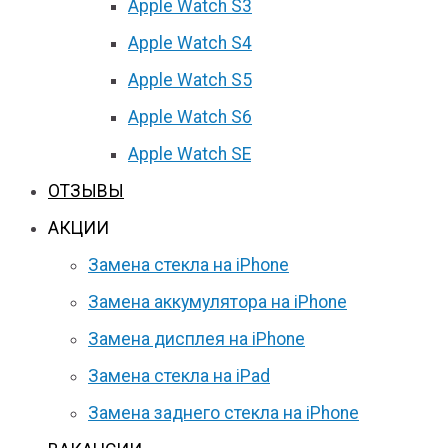
Apple Watch S3
Apple Watch S4
Apple Watch S5
Apple Watch S6
Apple Watch SE
ОТЗЫВЫ
АКЦИИ
Замена стекла на iPhone
Замена аккумулятора на iPhone
Замена дисплея на iPhone
Замена стекла на iPad
Замена заднего стекла на iPhone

▶ _REQUIRED ACTION_:
Give the number of lines in the entries above that contain the string "Apple", and nothing more.

▶ _SOLUTION FOR THIS TASK_:
5